**Gereksinim A**
Verilen metne göre 7 kelimeden oluşan besmele Kur'an'da hangi ayetlerde geçmektedir?
**Gereksinim B**
Verilen metnin "( Şefkatli, merhametli" ile "7 nümerolojisi bulunmaktadır." arasındaki kısmını, bu ifadeler de dahil olmak üzere aynen tekrarla.

72/26 Alimul ğaybi fe la yuzhiru ala ğaybihi ehaden

( Gaybı bilendir. Gaybını hiçbir kimseye açıp meydana çıkarmaz. )

72/27 İLLA MEN İRTEDA MİN RESULİN fe innehu yesluku min beyni yedeyhi ve min halfihi rasaden

( RESULDEN O RAZI, HOŞNUT OLDUĞU HARİÇ. Kesinlikle O, önünden ve arkasından gözetleyenler salar. )

Hatırlanacağı üzere "7" sayısı bir döngülük frekansı, olgunlaşmayı, tamamlanmayı, "İkili Yedi" Kavramı ise düaliteyi ve döngüyü simgelemektedir. Kur'an'ın "Seb'an minel mesani" ( İkililerden Yedi / İkili Yedi ) olduğu ve "Kitaben mesani" ( İkili kitap ) olduğu aşağıdaki ayetlerde bildirilmektedir.

15/87 Ve lekad ateynake SEB'AN MİNEL MESANİ vel kur'anel azim

( Ve biz sana İKİLİLERDEN YEDİYİ ve büyük Kur'an' ı verdik. )

39/23 Allahu nezzele ahsenel hadisi KİTABEN muteşebihen MESANİYE ....

( En güzel sözü, benzetmeli İKİLİ KİTAP olarak Allah indirdi. ... ) 

7 kelimeden oluşan besmele Kur'an'da sadece 2 ayette ( 1/1 ve 27/30 ) geçmekte olup bu durum da "İkili Yedi" kavramının bir tezahürü niteliğindedir.

1/1 Bi (1) ismi (2) allahi (3) er (4) rahmani (5) er (6) rahim (7) 

( Şefkatli, merhametli Allah'ın ismi ile )

27/30 İnne (1) hu (2) min (3) suleymane (4) ve (5) inne (6) hu (7) bi (8) ismi (9) allahi (10) er (11) rahmani (12) er (13) rahim (14) 

( Kesinlikle o Süleyman’ dandır. Kesinlikle o şefkatli merhametli Allah' ın ismi iledir. )

Besmelenin ikinci kez geçtiği surenin kodunun 27 olması "İkili Yedi" kavramına işaret niteliğindedir. Ayrıca ayette toplam 14 ( 7+7 veya 2x7 ) kelime bulunmakta olup, 7 kelimelik besmelenin bulunduğu son bölümden önceki bölümde de 7 kelime bulunmaktadır. 

Allah'ın isimlerinden "Esmaul Husna" ( Güzel İsimler ) olarak ilk kez bahsedilen A'raf suresinin aşağıdaki ayetinde de 7 nümerolojisi bulunmaktadır.

**Saklanan veriler**

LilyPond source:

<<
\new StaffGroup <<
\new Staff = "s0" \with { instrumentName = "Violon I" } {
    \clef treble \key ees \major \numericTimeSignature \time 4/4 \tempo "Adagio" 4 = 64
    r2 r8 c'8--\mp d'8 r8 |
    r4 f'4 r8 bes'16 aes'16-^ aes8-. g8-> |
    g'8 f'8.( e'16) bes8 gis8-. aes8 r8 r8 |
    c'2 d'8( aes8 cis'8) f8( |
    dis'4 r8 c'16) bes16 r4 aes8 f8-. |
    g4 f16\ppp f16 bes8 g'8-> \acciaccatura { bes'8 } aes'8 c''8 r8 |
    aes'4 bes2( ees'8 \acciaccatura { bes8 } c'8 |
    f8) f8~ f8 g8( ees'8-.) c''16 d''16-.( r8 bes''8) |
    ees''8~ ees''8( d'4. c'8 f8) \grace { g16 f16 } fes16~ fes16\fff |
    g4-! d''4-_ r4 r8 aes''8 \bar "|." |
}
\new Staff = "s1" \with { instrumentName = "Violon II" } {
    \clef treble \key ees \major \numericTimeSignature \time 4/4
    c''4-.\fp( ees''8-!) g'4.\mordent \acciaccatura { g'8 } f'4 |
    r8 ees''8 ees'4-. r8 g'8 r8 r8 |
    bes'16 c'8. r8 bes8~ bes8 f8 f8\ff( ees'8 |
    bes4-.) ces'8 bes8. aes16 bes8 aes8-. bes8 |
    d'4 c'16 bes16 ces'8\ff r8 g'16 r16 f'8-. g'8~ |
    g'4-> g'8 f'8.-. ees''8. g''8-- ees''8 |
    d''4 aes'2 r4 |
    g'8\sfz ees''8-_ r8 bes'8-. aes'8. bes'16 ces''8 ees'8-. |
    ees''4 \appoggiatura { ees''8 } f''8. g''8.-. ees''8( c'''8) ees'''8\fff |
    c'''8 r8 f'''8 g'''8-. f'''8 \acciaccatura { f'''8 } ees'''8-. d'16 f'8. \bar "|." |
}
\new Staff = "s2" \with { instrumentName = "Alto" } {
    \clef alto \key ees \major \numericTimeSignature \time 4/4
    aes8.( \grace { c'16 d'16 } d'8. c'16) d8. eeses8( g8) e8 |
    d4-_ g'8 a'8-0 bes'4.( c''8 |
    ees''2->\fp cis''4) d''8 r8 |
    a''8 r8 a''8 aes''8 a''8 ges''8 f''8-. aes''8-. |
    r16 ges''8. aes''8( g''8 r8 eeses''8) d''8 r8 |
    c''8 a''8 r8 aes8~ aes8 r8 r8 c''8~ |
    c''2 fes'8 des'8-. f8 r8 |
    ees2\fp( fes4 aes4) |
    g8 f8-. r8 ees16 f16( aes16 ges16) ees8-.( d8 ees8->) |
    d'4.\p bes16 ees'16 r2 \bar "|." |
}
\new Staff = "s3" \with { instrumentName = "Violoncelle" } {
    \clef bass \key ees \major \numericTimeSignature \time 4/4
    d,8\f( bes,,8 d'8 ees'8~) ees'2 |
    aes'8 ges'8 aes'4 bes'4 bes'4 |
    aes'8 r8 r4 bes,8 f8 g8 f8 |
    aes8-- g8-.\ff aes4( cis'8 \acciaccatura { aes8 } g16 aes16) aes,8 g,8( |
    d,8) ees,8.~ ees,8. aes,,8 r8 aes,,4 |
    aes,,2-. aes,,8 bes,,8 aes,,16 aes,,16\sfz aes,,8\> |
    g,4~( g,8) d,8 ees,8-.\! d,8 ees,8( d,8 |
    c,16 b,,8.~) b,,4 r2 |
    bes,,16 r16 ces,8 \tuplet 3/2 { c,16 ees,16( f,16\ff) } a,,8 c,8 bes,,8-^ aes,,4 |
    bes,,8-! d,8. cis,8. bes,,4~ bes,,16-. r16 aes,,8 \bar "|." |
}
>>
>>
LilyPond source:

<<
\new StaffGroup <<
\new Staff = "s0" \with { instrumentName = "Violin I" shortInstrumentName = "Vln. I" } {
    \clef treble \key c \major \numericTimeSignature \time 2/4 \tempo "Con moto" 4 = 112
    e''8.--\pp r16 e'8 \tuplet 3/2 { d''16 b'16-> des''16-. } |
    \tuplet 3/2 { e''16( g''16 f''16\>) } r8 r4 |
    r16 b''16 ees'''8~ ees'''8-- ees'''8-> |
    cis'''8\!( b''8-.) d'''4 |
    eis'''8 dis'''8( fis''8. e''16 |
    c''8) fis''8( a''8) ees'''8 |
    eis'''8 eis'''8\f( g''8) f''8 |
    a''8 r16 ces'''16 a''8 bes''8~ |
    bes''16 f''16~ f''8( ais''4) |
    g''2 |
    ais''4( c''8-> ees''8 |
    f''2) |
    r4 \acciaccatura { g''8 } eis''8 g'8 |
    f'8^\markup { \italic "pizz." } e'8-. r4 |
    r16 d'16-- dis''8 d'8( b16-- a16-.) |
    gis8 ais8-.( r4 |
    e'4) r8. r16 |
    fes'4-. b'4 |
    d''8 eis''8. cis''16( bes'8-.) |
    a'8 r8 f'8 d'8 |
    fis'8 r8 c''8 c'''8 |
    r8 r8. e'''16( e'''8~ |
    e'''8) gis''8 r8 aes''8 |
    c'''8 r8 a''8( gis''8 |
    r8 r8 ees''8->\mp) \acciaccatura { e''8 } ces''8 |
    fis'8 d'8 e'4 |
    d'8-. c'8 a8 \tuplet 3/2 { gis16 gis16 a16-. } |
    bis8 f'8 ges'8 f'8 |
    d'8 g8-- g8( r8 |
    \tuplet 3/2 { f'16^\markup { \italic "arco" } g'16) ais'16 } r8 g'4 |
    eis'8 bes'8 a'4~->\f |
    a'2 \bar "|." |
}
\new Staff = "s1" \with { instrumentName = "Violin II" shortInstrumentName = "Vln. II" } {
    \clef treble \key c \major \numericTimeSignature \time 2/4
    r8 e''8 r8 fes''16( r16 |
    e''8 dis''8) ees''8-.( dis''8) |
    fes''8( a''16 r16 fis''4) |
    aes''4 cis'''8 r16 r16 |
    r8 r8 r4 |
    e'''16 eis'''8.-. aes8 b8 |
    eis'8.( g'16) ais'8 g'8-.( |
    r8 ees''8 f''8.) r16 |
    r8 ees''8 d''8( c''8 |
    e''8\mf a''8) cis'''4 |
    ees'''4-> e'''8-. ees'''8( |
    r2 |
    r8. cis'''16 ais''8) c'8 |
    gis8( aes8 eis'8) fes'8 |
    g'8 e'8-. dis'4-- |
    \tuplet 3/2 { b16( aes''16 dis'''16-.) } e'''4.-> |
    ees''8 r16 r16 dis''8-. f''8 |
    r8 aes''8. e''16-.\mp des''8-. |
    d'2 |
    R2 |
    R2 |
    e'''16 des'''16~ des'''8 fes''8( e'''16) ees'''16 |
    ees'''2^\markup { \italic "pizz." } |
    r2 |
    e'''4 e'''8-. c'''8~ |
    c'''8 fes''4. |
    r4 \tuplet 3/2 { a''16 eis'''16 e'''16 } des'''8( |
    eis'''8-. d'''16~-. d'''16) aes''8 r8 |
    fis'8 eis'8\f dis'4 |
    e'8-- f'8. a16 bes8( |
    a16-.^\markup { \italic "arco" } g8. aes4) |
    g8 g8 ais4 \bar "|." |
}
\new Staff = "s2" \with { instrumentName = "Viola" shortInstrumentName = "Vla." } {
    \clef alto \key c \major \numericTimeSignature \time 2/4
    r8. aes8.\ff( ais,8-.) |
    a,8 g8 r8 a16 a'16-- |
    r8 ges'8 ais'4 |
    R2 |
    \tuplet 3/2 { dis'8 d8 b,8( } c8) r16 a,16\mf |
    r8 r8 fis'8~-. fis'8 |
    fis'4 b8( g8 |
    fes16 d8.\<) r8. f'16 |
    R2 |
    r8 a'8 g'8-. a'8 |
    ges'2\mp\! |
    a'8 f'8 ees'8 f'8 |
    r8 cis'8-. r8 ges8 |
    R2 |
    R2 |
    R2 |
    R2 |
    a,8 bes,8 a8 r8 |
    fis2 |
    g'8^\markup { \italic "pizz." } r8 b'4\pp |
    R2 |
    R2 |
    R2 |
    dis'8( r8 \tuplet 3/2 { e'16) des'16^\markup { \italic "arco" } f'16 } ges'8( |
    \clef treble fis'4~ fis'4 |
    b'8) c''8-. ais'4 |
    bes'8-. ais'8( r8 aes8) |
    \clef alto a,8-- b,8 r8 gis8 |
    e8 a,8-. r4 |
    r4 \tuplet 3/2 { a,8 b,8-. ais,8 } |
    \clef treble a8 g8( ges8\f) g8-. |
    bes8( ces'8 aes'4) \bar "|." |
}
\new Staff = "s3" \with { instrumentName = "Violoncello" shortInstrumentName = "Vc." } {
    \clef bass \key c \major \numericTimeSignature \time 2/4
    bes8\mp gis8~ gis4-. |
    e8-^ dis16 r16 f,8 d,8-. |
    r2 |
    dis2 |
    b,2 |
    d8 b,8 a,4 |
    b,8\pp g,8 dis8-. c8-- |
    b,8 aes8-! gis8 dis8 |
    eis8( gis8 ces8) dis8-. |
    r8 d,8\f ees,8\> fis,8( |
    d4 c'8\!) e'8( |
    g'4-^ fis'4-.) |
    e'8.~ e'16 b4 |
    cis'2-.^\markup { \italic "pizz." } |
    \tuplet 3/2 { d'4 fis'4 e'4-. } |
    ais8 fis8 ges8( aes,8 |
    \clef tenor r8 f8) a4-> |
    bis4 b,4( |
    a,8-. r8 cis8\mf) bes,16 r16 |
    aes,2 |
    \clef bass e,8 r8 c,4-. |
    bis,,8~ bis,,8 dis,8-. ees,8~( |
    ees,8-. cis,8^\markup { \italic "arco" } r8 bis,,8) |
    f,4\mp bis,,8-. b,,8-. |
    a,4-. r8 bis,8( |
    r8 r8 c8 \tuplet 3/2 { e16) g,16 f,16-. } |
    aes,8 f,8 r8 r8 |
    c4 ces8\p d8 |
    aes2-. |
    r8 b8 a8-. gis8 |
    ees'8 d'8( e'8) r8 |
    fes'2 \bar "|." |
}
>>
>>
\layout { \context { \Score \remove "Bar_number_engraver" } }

**Çözüm A**
1/1 ve 27/30 ayetlerinde.

**Çözüm B**
( Şefkatli, merhametli Allah'ın ismi ile )

27/30 İnne (1) hu (2) min (3) suleymane (4) ve (5) inne (6) hu (7) bi (8) ismi (9) allahi (10) er (11) rahmani (12) er (13) rahim (14) 

( Kesinlikle o Süleyman’ dandır. Kesinlikle o şefkatli merhametli Allah' ın ismi iledir. )

Besmelenin ikinci kez geçtiği surenin kodunun 27 olması "İkili Yedi" kavramına işaret niteliğindedir. Ayrıca ayette toplam 14 ( 7+7 veya 2x7 ) kelime bulunmakta olup, 7 kelimelik besmelenin bulunduğu son bölümden önceki bölümde de 7 kelime bulunmaktadır. 

Allah'ın isimlerinden "Esmaul Husna" ( Güzel İsimler ) olarak ilk kez bahsedilen A'raf suresinin aşağıdaki ayetinde de 7 nümerolojisi bulunmaktadır.